[Saved data entries]
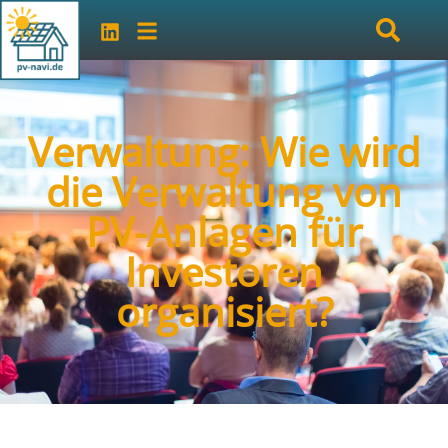
Verwaltung: Wie wird
die Verwaltung von
PV-Anlagen für
Investoren
organisiert?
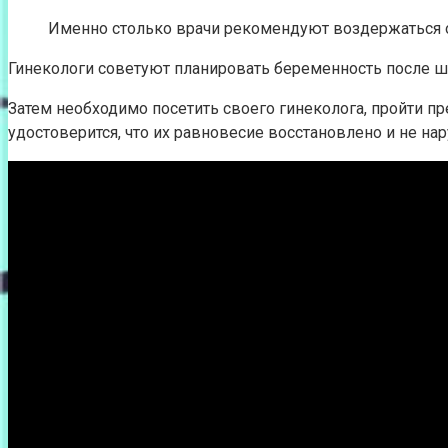
Именно столько врачи рекомендуют воздержаться о
Гинекологи советуют планировать беременность после ш
Затем необходимо посетить своего гинеколога, пройти п
удостоверится, что их равновесие восстановлено и не на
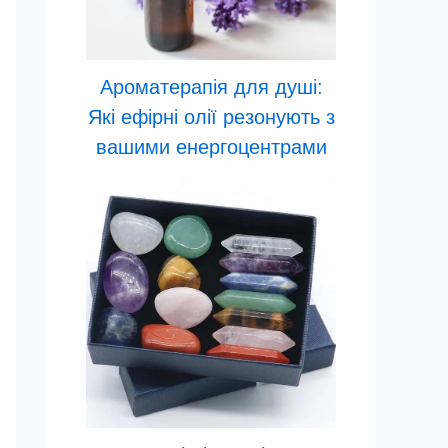
Ароматерапія для душі:
Які ефірні олії резонують з
вашими енергоцентрами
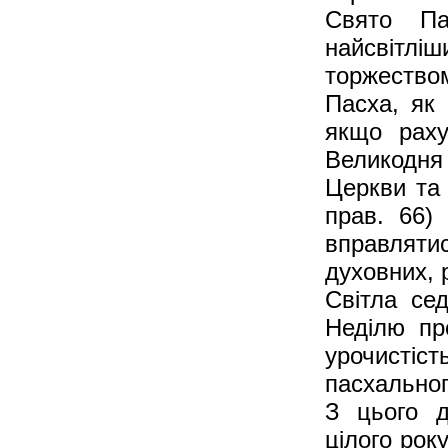
Свято Па
найсвітлі
торжество
Пасха, як 
якщо раху
Великодня 
Церкви та 
прав. 66)
вправляти
духовних, 
Світла се
Неділю пр
урочистіс
пасхальног
З цього д
цілого рок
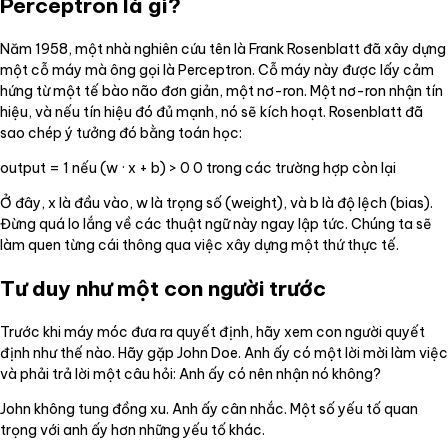
Perceptron là gì?
Năm 1958, một nhà nghiên cứu tên là Frank Rosenblatt đã xây dựng
một cỗ máy mà ông gọi là Perceptron. Cỗ máy này được lấy cảm
hứng từ một tế bào não đơn giản, một nơ-ron. Một nơ-ron nhận tín
hiệu, và nếu tín hiệu đó đủ mạnh, nó sẽ kích hoạt. Rosenblatt đã
sao chép ý tưởng đó bằng toán học:
output = 1 nếu (w · x + b) > 0 0 trong các trường hợp còn lại
Ở đây, x là đầu vào, w là trọng số (weight), và b là độ lệch (bias).
Đừng quá lo lắng về các thuật ngữ này ngay lập tức. Chúng ta sẽ
làm quen từng cái thông qua việc xây dựng một thứ thực tế.
Tư duy như một con người trước
Trước khi máy móc đưa ra quyết định, hãy xem con người quyết
định như thế nào. Hãy gặp John Doe. Anh ấy có một lời mời làm việc
và phải trả lời một câu hỏi: Anh ấy có nên nhận nó không?
John không tung đồng xu. Anh ấy cân nhắc. Một số yếu tố quan
trọng với anh ấy hơn những yếu tố khác.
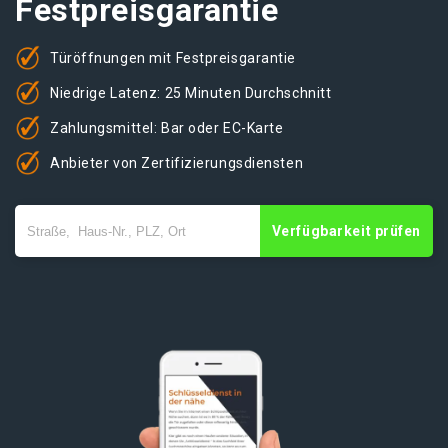
Festpreisgarantie
Türöffnungen mit Festpreisgarantie
Niedrige Latenz: 25 Minuten Durchschnitt
Zahlungsmittel: Bar oder EC-Karte
Anbieter von Zertifizierungsdiensten
Verfügbarkeit prüfen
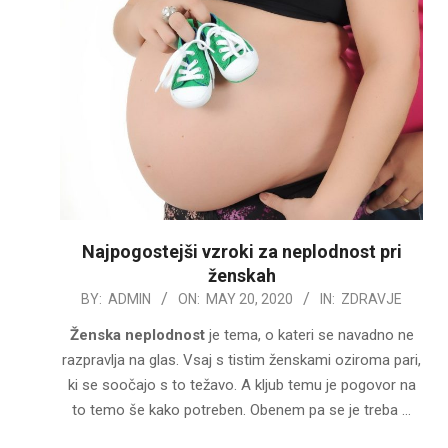
Najpogostejši vzroki za neplodnost pri
ženskah
2020-
BY:
ADMIN
ON:
MAY 20, 2020
IN:
ZDRAVJE
05-
Ženska neplodnost
je tema, o kateri se navadno ne
20
razpravlja na glas. Vsaj s tistim ženskami oziroma pari,
ki se soočajo s to težavo. A kljub temu je pogovor na
to temo še kako potreben. Obenem pa se je treba …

▸ **The task**: Copy word for word only the lines above from the one with "Затем необходимо посетить" through the one with "Ở đây, x là". Leave pictures out.

▸ **Response to the exercise**:
Затем необходимо посетить своего гинеколога, пройти п
удостоверится, что их равновесие восстановлено и не на
Ароматерапія для душі:
Які ефірні олії резонують з
вашими енергоцентрами
Свято Па
найсвітлі
торжество
Пасха, як 
якщо раху
Великодня 
Церкви та 
прав. 66)
вправляти
духовних, 
Світла се
Неділю пр
урочистіс
пасхальног
З цього д
цілого рок
Perceptron là gì?
Năm 1958, một nhà nghiên cứu tên là Frank Rosenblatt đã xây dựng
một cỗ máy mà ông gọi là Perceptron. Cỗ máy này được lấy cảm
hứng từ một tế bào não đơn giản, một nơ-ron. Một nơ-ron nhận tín
hiệu, và nếu tín hiệu đó đủ mạnh, nó sẽ kích hoạt. Rosenblatt đã
sao chép ý tưởng đó bằng toán học:
output = 1 nếu (w · x + b) > 0 0 trong các trường hợp còn lại
Ở đây, x là đầu vào, w là trọng số (weight), và b là độ lệch (bias).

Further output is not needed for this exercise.